++++ Page extract

During a trip to Australia in 1949, renowned British art historian Kenneth Clark visited Drysdale’s studio and bought The Councillor’s House, 1948 – 49 – a painting based on the artist’s recent trip to Hill End – for his personal collection. Early the following year Clark wrote to Drysdale advising that Leicester Galleries in London wanted to present a major solo exhibition of recent paintings. While a June 1950 date was suggested, he did not have enough work ready to show, and the exhibition was scheduled for December that year. Inspired by the prospect of an exhibition at such a respected London gallery – where artists including Matisse and Picasso had also had their first London solo shows – Drysdale worked at a solid pace, but he was also excited by recent travels through Queensland which had presented him with a wide range of new subject-matter. Fourteen of the paintings exhibited in London were finished by August – including Emus in a landscape, 1950 (National Gallery of Australia) and Broken Mountain, 1950 (National Gallery of Victoria) – when they were shown at Macquarie Galleries in Sydney prior to being packed and shipped.7 Children Dancing, 1950 was among this group of paintings and it was the subject of considerable positive commentary from the local critics. The Daily Telegraph writer described it eloquently as ‘a rare, beautiful, and tragic canvas, in which two children dance against an empty landscape, not to music, but to the silence of their red and rainless outback world.’8 James Gleeson regarded the greatest works among the ‘rich and exciting’ presentation as those which depicted figures in the landscape, and highlighted Children Dancing among this group. Summing up the exhibition, he wrote:


Mervyn Horton’s Upstairs Sitting Room, 34 Victoria Street,
Potts Point, Sydney,
photographer: John Delacour
illus. in Thomas, D., 'The Mervyn Horton collection',
Art and Australia, Fine Arts Press, Sydney, Spring 1983, p. 78

‘These pictures have the impact of a profound emotional experience, yet every element in them is controlled by a clear and watchful intelligence that rigorously suppresses any hint of emotionalism. No other artist, with the possible exception of Sidney Nolan, has succeeded in capturing so much of the essence of inland Australia, yet these landscapes have been constructed with quite as much respect for the verities of classical art as one would find in a Poussin.’9

Children Dancing follows a closely related, smaller work which was painted the previous year.10 The earlier image depicts two young girls dancing barefoot, with arms raised, in a flat and featureless desert landscape. Space is condensed in this picture, the figures are close to the picture plane, and the viewer feels part of an intimate scene. In contrast, the pictorial space in the current work is vast, with low-lying hills just visible on the distant horizon. Tall, spindly trees on the left, painted with the utmost delicacy, are balanced by a windmill on the far right, and the strong verticality of these elements – such ubiquitous features of the Australian outback – in turn echoes the figures of the dancing children. Drysdale describes the dry, dusty earth with a palette of ochre, dark red and brown. The sky is immense and luminous, palest blue and green above the horizon and along the top of the painting, is a band of orange and pink which speaks to the heat of the day, as well as signalling that there is more to come. While the landscape of this painting is tough and spare, it is the joyous free-spirited dancing of the figures that prevails.

++++++++

Render this sentence from the passage on Drysdale's Children Dancing into French: "Drysdale describes the dry, dusty earth with a palette of ochre, dark red and brown."

++++ Exercise data

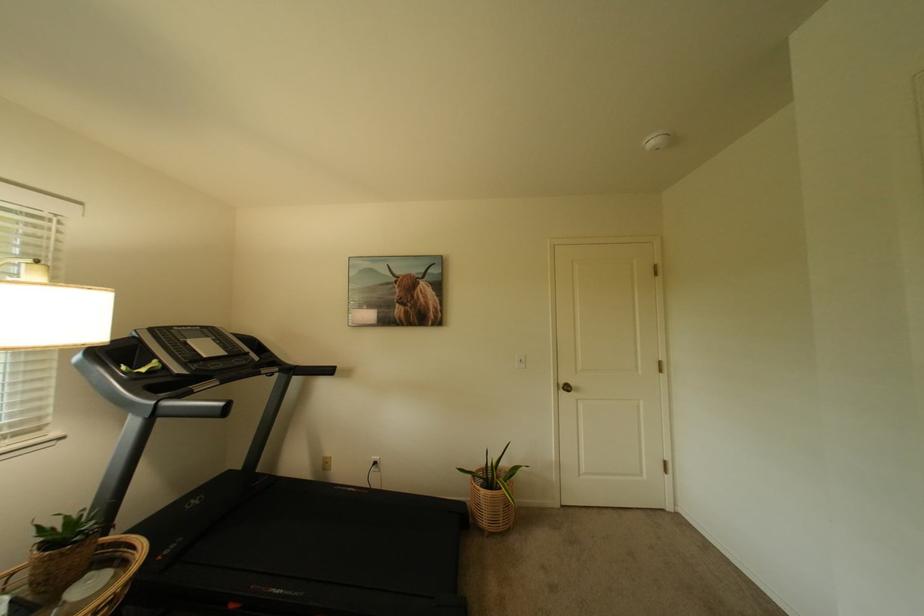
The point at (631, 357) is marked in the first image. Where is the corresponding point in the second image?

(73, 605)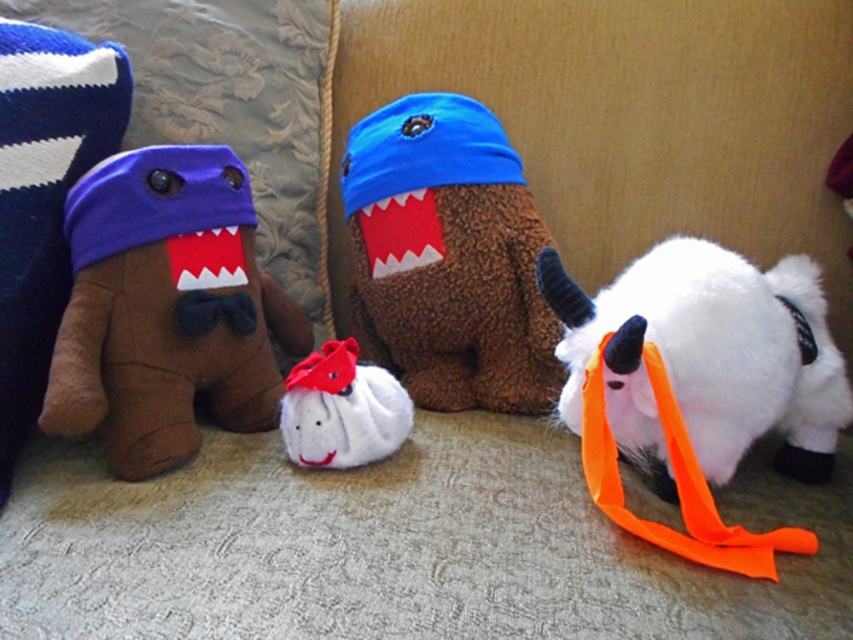
You are standing in the scene and want to pick up the object at point [64,314]. Is this point closer to you than the point [741,378]?

Yes, the point [64,314] is closer to you than the point [741,378] because it is further to the camera.

You are standing in the room and want to place a new toy exactly at coordinate point 0.5, 0.2. Considering the existing brown plush toy at left, is this coordinate available?

The brown plush toy at left is already positioned at point (166, 308), which is very close to the desired coordinate (170, 320). Depending on the exact placement, there might be minimal space, but the coordinate is technically available unless the toy occupies the exact point.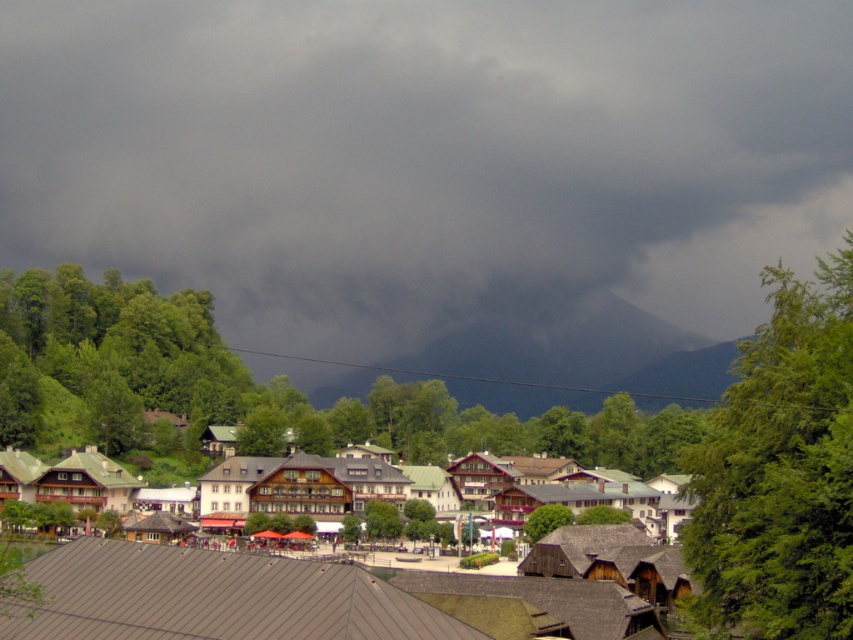
What do you see at coordinates (558, 362) in the screenshot?
I see `dark gray rock at center` at bounding box center [558, 362].

Does dark gray rock at center appear under wooden houses at center?

No, dark gray rock at center is not below wooden houses at center.

Measure the distance between point (593,340) and camera.

The distance of point (593,340) from camera is 421.68 meters.

Locate an element on the screen. dark gray rock at center is located at coordinates (558, 362).

Does dark gray cloud at upper center appear under wooden houses at center?

Actually, dark gray cloud at upper center is above wooden houses at center.

Who is positioned more to the left, dark gray cloud at upper center or wooden houses at center?

dark gray cloud at upper center is more to the left.

Does point (450, 310) come farther from viewer compared to point (640, 467)?

Yes.

Where is `dark gray cloud at upper center`? This screenshot has width=853, height=640. dark gray cloud at upper center is located at coordinates (428, 160).

Does dark gray cloud at upper center have a lesser height compared to dark gray rock at center?

Incorrect, dark gray cloud at upper center's height does not fall short of dark gray rock at center's.

Based on the photo, can you confirm if dark gray cloud at upper center is positioned to the left of dark gray rock at center?

Indeed, dark gray cloud at upper center is positioned on the left side of dark gray rock at center.

The image size is (853, 640). Find the location of `dark gray cloud at upper center`. dark gray cloud at upper center is located at coordinates (428, 160).

The width and height of the screenshot is (853, 640). Identify the location of dark gray cloud at upper center. (428, 160).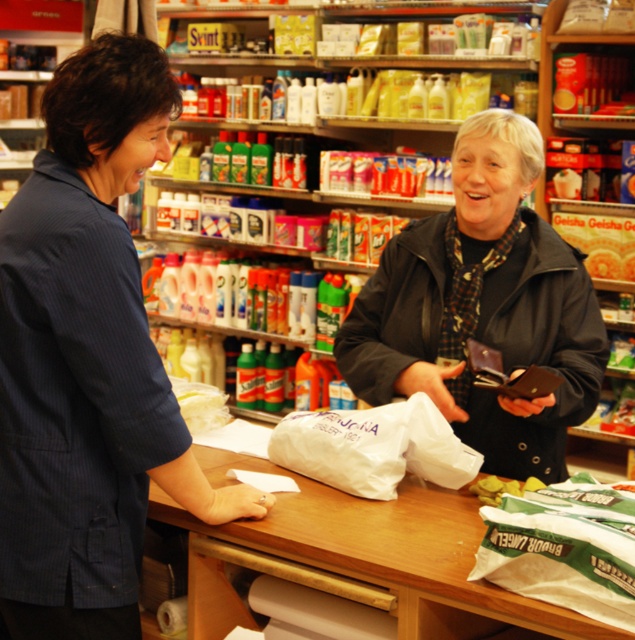
Consider the image. You are a cashier at the grocery store and need to hand a receipt to the customer. The receipt printer is located on the right side of the checkout counter. Which customer should you approach first, the one wearing the blue striped shirt at left or the dark blue jacket at center, to ensure you can reach them without moving too far from the printer?

You should approach the dark blue jacket at center first because they are closer to the receipt printer on the right side of the checkout counter compared to the blue striped shirt at left, who is farther away.

You are a customer at the checkout counter in the grocery store. You need to place your white matte grocery bag at center on the counter so it doesn not fall off. Where should you position it relative to the dark blue jacket at center?

The dark blue jacket at center is taller than the white matte grocery bag at center, so placing the white matte grocery bag at center behind or next to the dark blue jacket at center would help stabilize it and prevent it from falling off the counter.

You are standing at the checkout counter in a grocery store and see the dark blue jacket at center. If you want to hand them a bag of groceries, will you be able to reach them without moving closer?

The dark blue jacket at center and viewer are 6.48 feet apart. Since 6.48 feet is approximately 2 meters, which is beyond typical reaching distance, you would need to move closer to hand them the bag.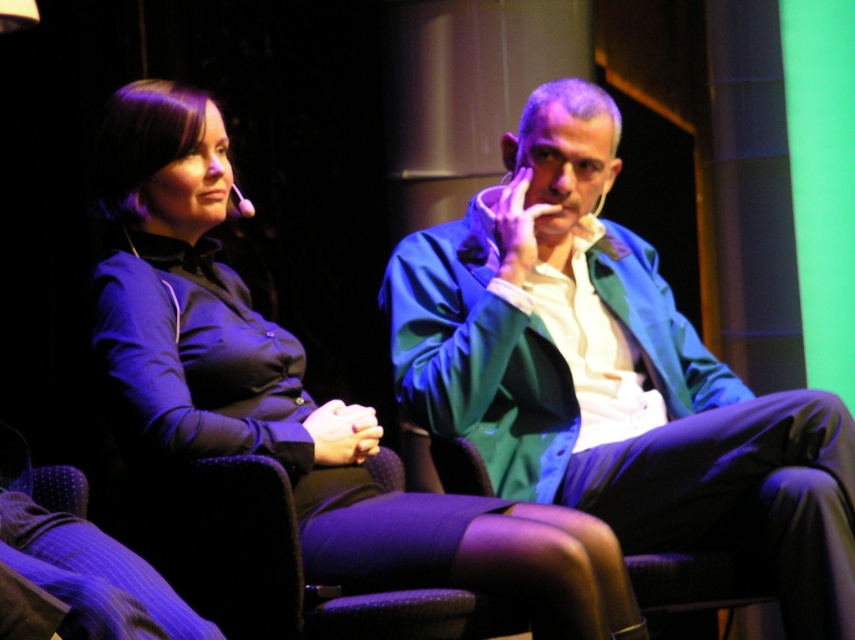
Who is more forward, [833,586] or [317,560]?

Point [317,560] is more forward.

This screenshot has height=640, width=855. Find the location of `matte green blazer at center`. matte green blazer at center is located at coordinates (616, 369).

Image resolution: width=855 pixels, height=640 pixels. What do you see at coordinates (616, 369) in the screenshot?
I see `matte green blazer at center` at bounding box center [616, 369].

Where is `matte green blazer at center`? Image resolution: width=855 pixels, height=640 pixels. matte green blazer at center is located at coordinates (616, 369).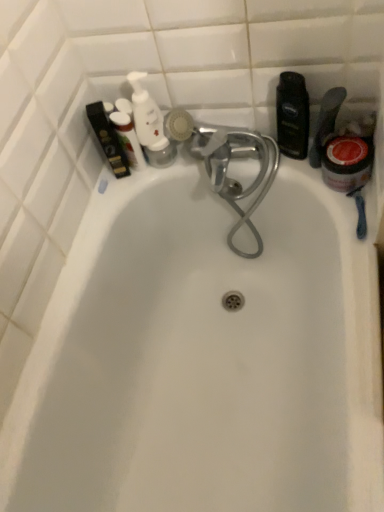
Question: Would you say matte black box at upper left, which is the fifth toiletry in right-to-left order, is to the left or to the right of red glossy jar at right in the picture?

Choices:
 (A) left
 (B) right

Answer: (A)

Question: In the image, is matte black box at upper left, which is the fifth toiletry in right-to-left order, positioned in front of or behind red glossy jar at right?

Choices:
 (A) front
 (B) behind

Answer: (B)

Question: Based on their relative distances, which object is nearer to the red glossy jar at right?

Choices:
 (A) translucent plastic bottle at right, which is counted as the first toiletry, starting from the right
 (B) black matte bottle at upper right, the fourth toiletry positioned from the left
 (C) matte black box at upper left, which is the fifth toiletry in right-to-left order
 (D) white plastic pump bottle at upper left, arranged as the third toiletry when viewed from the left
 (E) white glossy pump bottle at upper left, the 4th toiletry positioned from the right

Answer: (A)

Question: Estimate the real-world distances between objects in this image. Which object is farther from the white plastic pump bottle at upper left, positioned as the 3th toiletry in right-to-left order?

Choices:
 (A) white glossy pump bottle at upper left, the 4th toiletry positioned from the right
 (B) black matte bottle at upper right, the fourth toiletry positioned from the left
 (C) matte black box at upper left, positioned as the 1th toiletry in left-to-right order
 (D) translucent plastic bottle at right, which is counted as the first toiletry, starting from the right
 (E) red glossy jar at right

Answer: (E)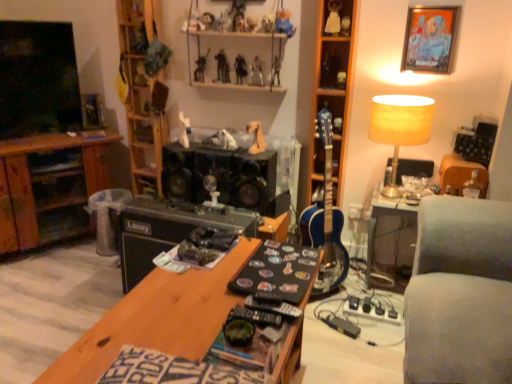
Question: From a real-world perspective, is shiny plastic action figure at upper center, placed as the tenth toy when sorted from right to left, physically below metallic figure at upper center, marked as the sixth toy in a left-to-right arrangement?

Choices:
 (A) yes
 (B) no

Answer: (A)

Question: From the image's perspective, is shiny plastic action figure at upper center, placed as the tenth toy when sorted from right to left, over metallic figure at upper center, the 11th toy from the right?

Choices:
 (A) yes
 (B) no

Answer: (B)

Question: Is shiny plastic action figure at upper center, positioned as the 7th toy in left-to-right order, not within metallic figure at upper center, marked as the sixth toy in a left-to-right arrangement?

Choices:
 (A) no
 (B) yes

Answer: (B)

Question: Considering the relative positions of shiny plastic action figure at upper center, placed as the tenth toy when sorted from right to left, and metallic figure at upper center, the 11th toy from the right, in the image provided, is shiny plastic action figure at upper center, placed as the tenth toy when sorted from right to left, to the right of metallic figure at upper center, the 11th toy from the right, from the viewer's perspective?

Choices:
 (A) yes
 (B) no

Answer: (A)

Question: From the image's perspective, is shiny plastic action figure at upper center, placed as the tenth toy when sorted from right to left, located beneath metallic figure at upper center, marked as the sixth toy in a left-to-right arrangement?

Choices:
 (A) no
 (B) yes

Answer: (B)

Question: In terms of width, does white plush bear at upper center, which is the fifteenth toy in left-to-right order, look wider or thinner when compared to brown wood cabinet at left?

Choices:
 (A) thin
 (B) wide

Answer: (A)

Question: Relative to brown wood cabinet at left, is white plush bear at upper center, the 2th toy positioned from the right, in front or behind?

Choices:
 (A) behind
 (B) front

Answer: (B)

Question: Does point (329, 26) appear closer or farther from the camera than point (10, 183)?

Choices:
 (A) closer
 (B) farther

Answer: (A)

Question: In the image, is white plush bear at upper center, the 2th toy positioned from the right, on the left side or the right side of brown wood cabinet at left?

Choices:
 (A) left
 (B) right

Answer: (B)

Question: In terms of height, does wooden at left, the third shelf viewed from the right, look taller or shorter compared to yellow fabric lampshade at upper right?

Choices:
 (A) tall
 (B) short

Answer: (A)

Question: From a real-world perspective, is wooden at left, which ranks as the 1th shelf in left-to-right order, physically located above or below yellow fabric lampshade at upper right?

Choices:
 (A) above
 (B) below

Answer: (A)

Question: Considering their positions, is wooden at left, the third shelf viewed from the right, located in front of or behind yellow fabric lampshade at upper right?

Choices:
 (A) behind
 (B) front

Answer: (A)

Question: Would you say wooden at left, the third shelf viewed from the right, is to the left or to the right of yellow fabric lampshade at upper right in the picture?

Choices:
 (A) right
 (B) left

Answer: (B)

Question: Is metallic silver action figure at upper center, the twelfth toy viewed from the left, bigger or smaller than clear plastic trash bin at center?

Choices:
 (A) small
 (B) big

Answer: (A)

Question: From the image's perspective, relative to clear plastic trash bin at center, is metallic silver action figure at upper center, which is the fifth toy in right-to-left order, above or below?

Choices:
 (A) below
 (B) above

Answer: (B)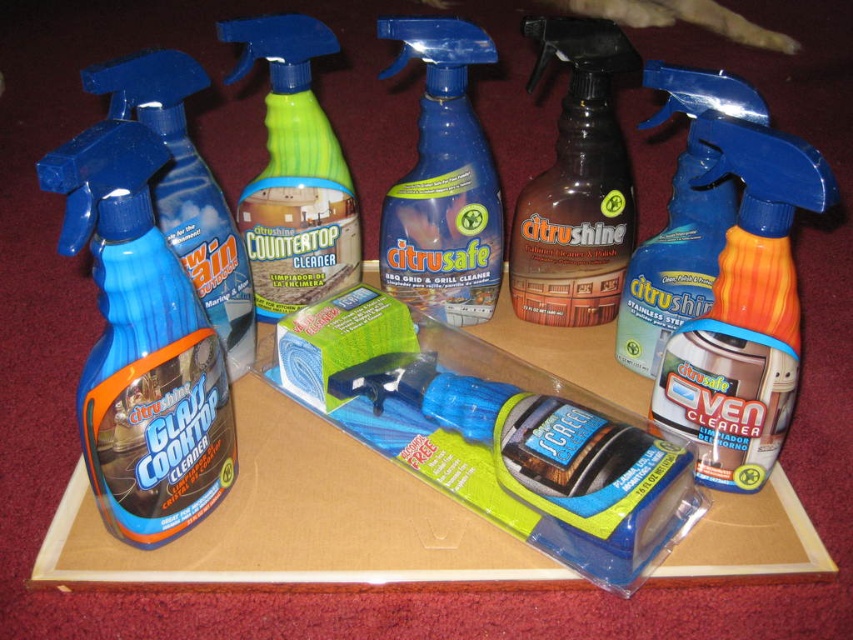
Question: Is blue plastic oven cleaner at center right smaller than blue plastic spray bottle at center?

Choices:
 (A) no
 (B) yes

Answer: (A)

Question: Among these points, which one is nearest to the camera?

Choices:
 (A) (744, 108)
 (B) (285, 81)
 (C) (415, 256)
 (D) (599, 186)

Answer: (A)

Question: Among these objects, which one is nearest to the camera?

Choices:
 (A) blue plastic oven cleaner at center right
 (B) matte plastic glass cleaner at left

Answer: (A)

Question: Observing the image, what is the correct spatial positioning of blue plastic oven cleaner at center right in reference to blue plastic spray bottle at center?

Choices:
 (A) above
 (B) below

Answer: (B)

Question: Which point appears closest to the camera in this image?

Choices:
 (A) (757, 134)
 (B) (258, 177)
 (C) (242, 284)
 (D) (300, 353)

Answer: (A)

Question: Can you confirm if blue plastic scrub brush at center is thinner than blue plastic oven cleaner at center right?

Choices:
 (A) yes
 (B) no

Answer: (B)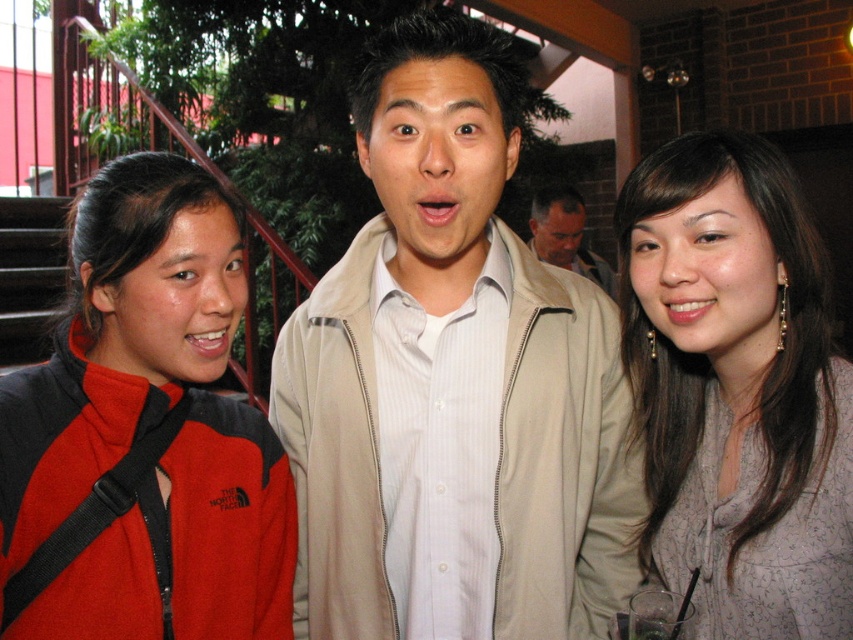
Question: Which of the following is the farthest from the observer?

Choices:
 (A) red fleece jacket at left
 (B) beige fabric jacket at center
 (C) light beige jacket at center

Answer: (C)

Question: Observing the image, what is the correct spatial positioning of beige fabric jacket at center in reference to light beige jacket at center?

Choices:
 (A) above
 (B) below

Answer: (B)

Question: Which point is farther to the camera?

Choices:
 (A) red fleece jacket at left
 (B) matte gray blouse at center

Answer: (B)

Question: Which of the following is the closest to the observer?

Choices:
 (A) (821, 634)
 (B) (500, 84)

Answer: (A)

Question: Does red fleece jacket at left have a larger size compared to light beige jacket at center?

Choices:
 (A) yes
 (B) no

Answer: (B)

Question: Does red fleece jacket at left have a greater width compared to matte gray blouse at center?

Choices:
 (A) yes
 (B) no

Answer: (A)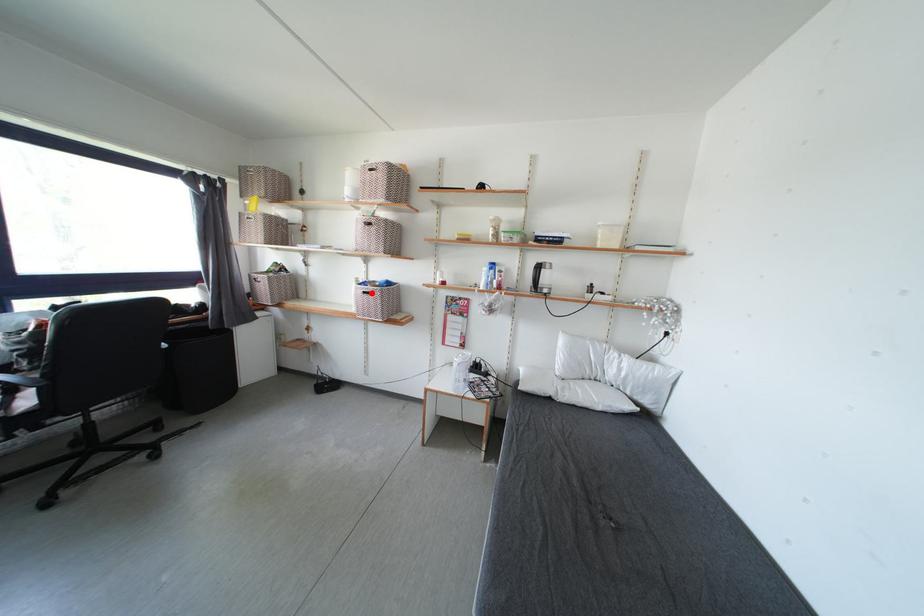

++++++++

#### Response to this task
Drysdale décrit la terre sèche et poussiéreuse avec une palette d'ocre, de rouge foncé et de brun.